#### [What is expected]
Please take the lines from the one holding "Page size: 1500x1125." through the one holding "List each element's" in the data below and copy them exactly.

#### [Input data]

*** Block opens ***

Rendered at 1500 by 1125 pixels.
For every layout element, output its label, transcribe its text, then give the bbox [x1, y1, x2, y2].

*** Block closes ***
*** Block opens ***

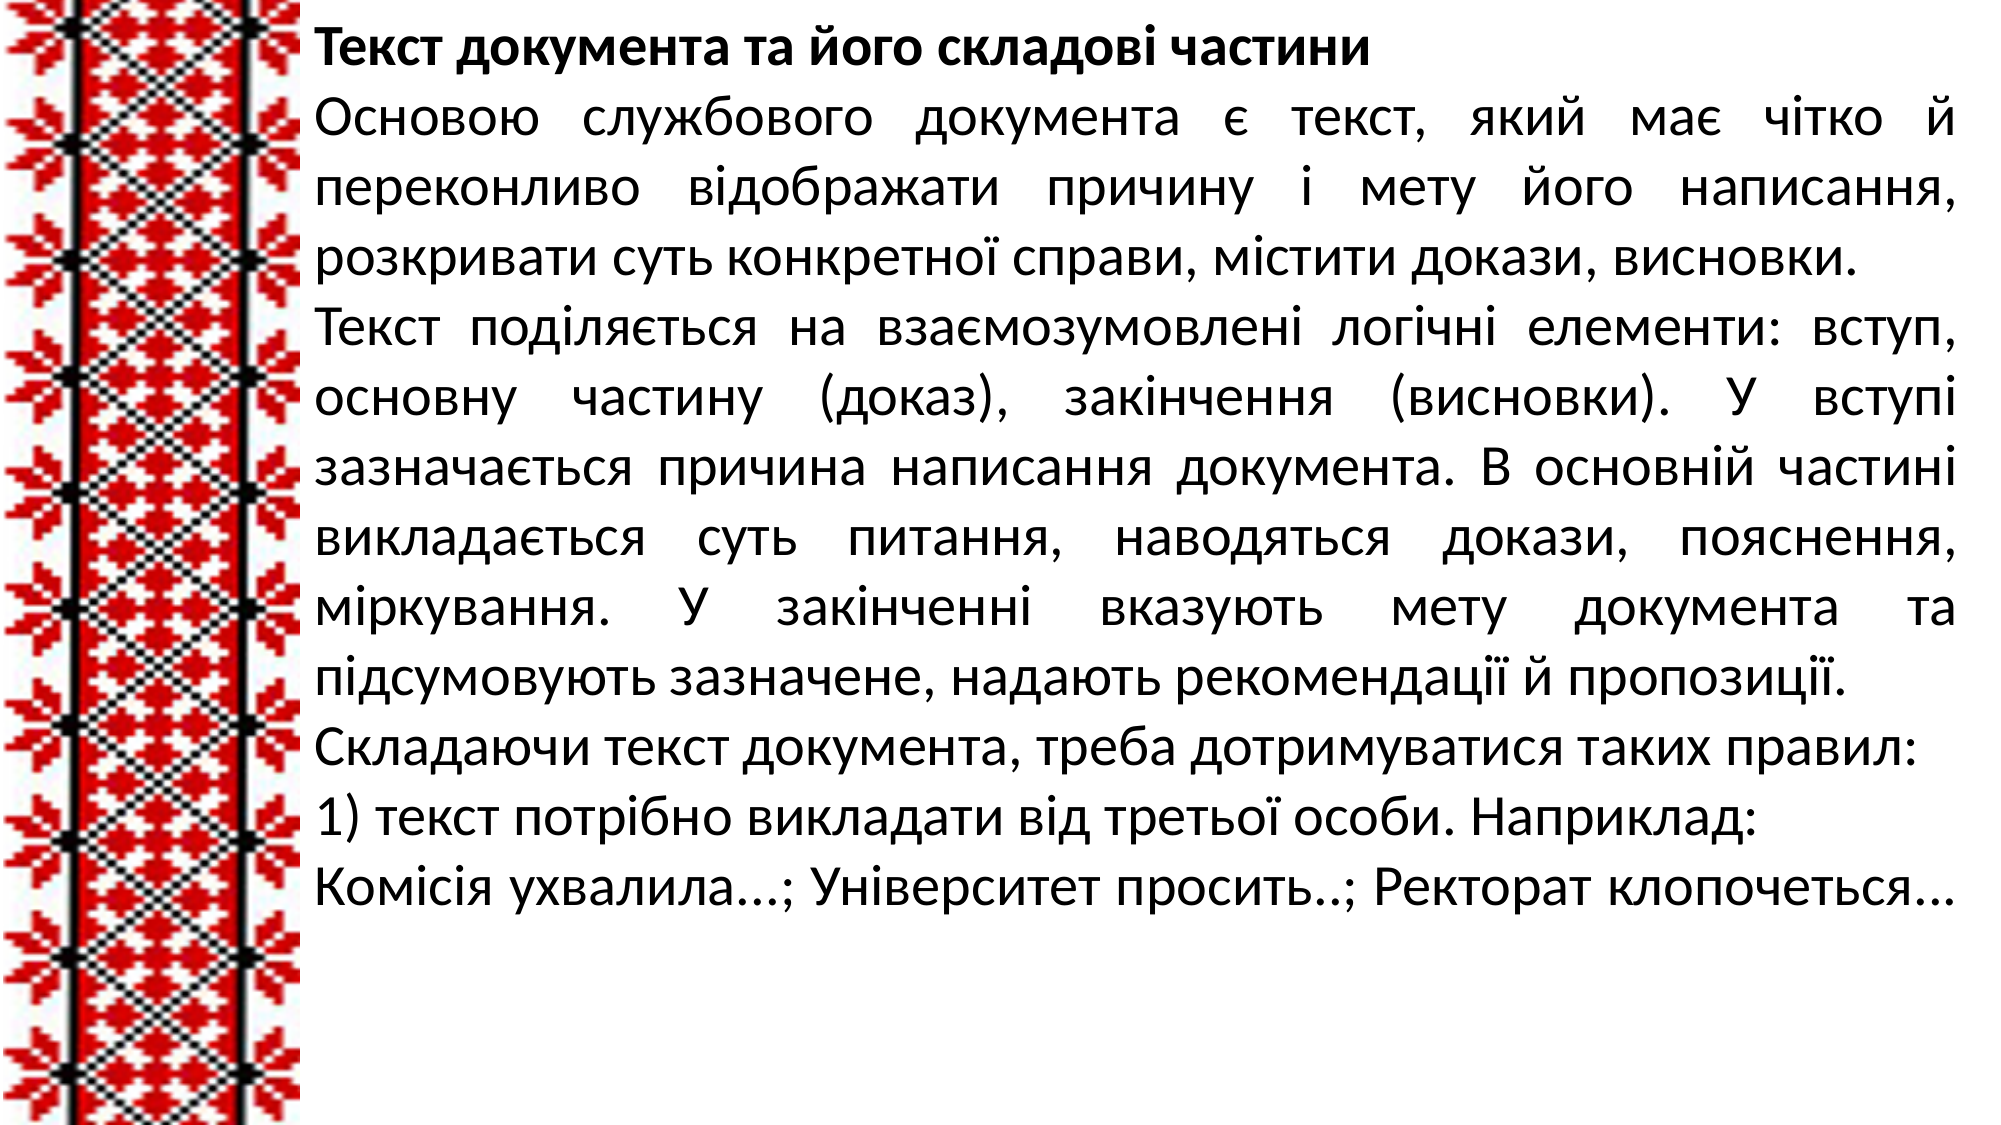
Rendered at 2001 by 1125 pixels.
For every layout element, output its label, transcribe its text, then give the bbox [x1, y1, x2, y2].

*** Block closes ***
*** Block opens ***

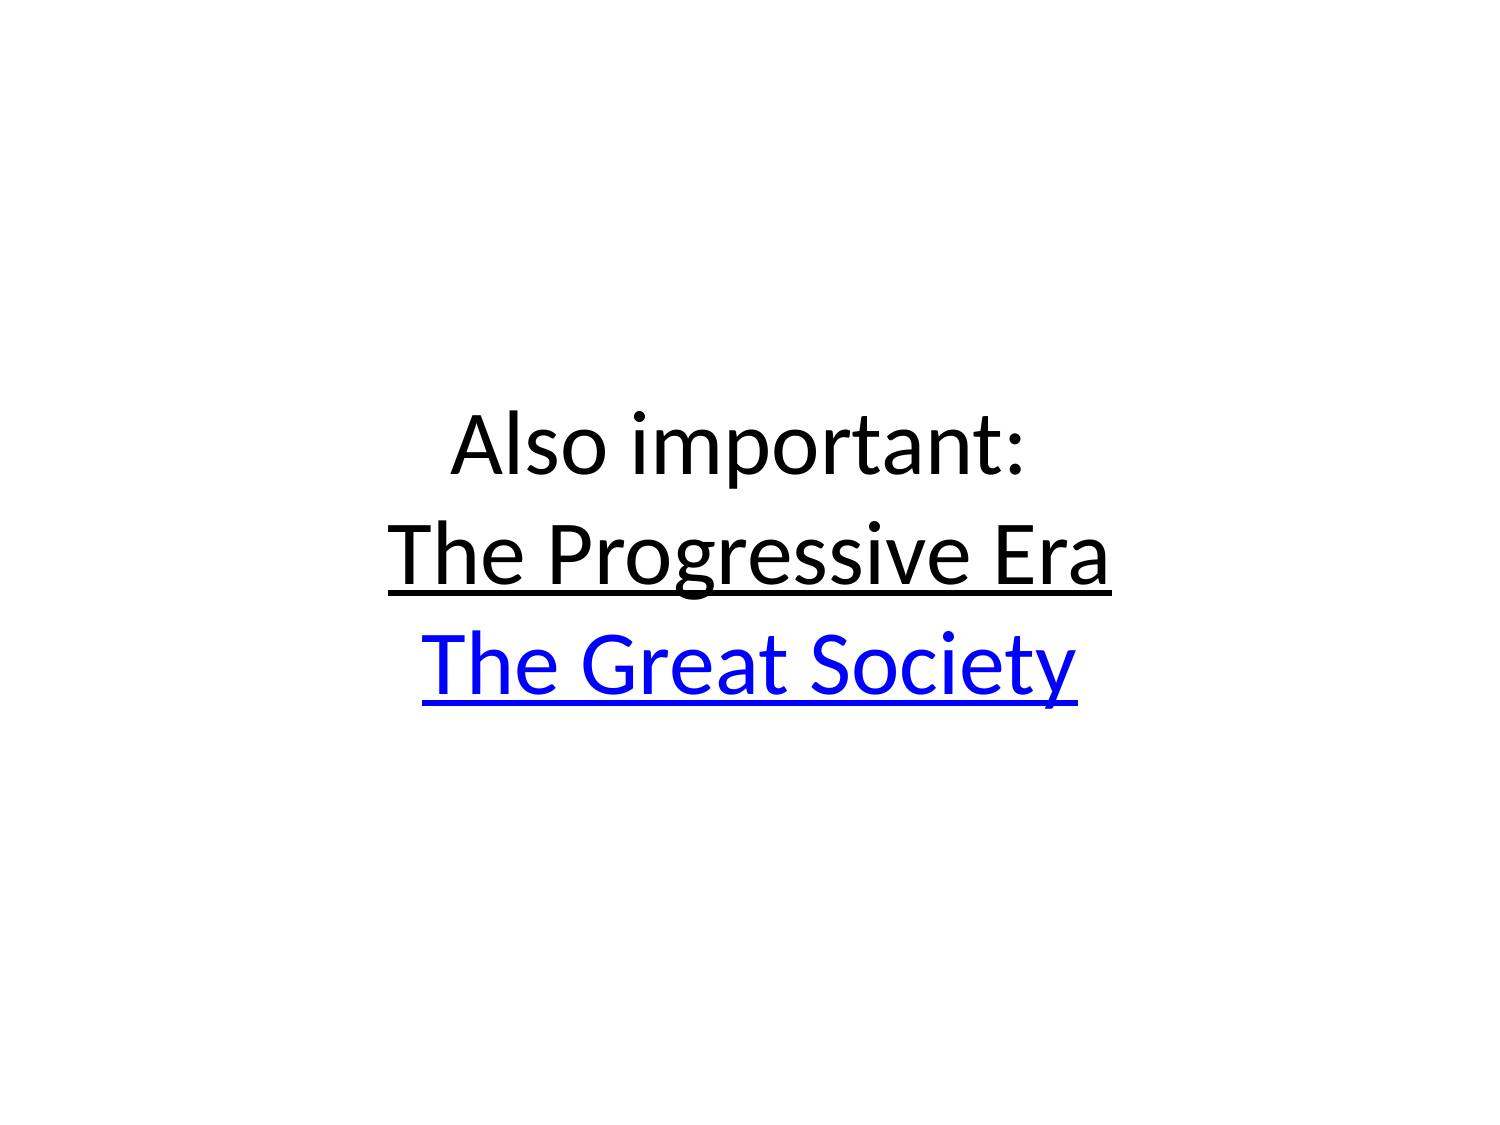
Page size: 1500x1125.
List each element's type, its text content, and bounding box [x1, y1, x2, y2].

*** Block closes ***

#### [Response to this exercise]
Page size: 1500x1125.
List each element's type, its text content, and bounding box [x1, y1, x2, y2].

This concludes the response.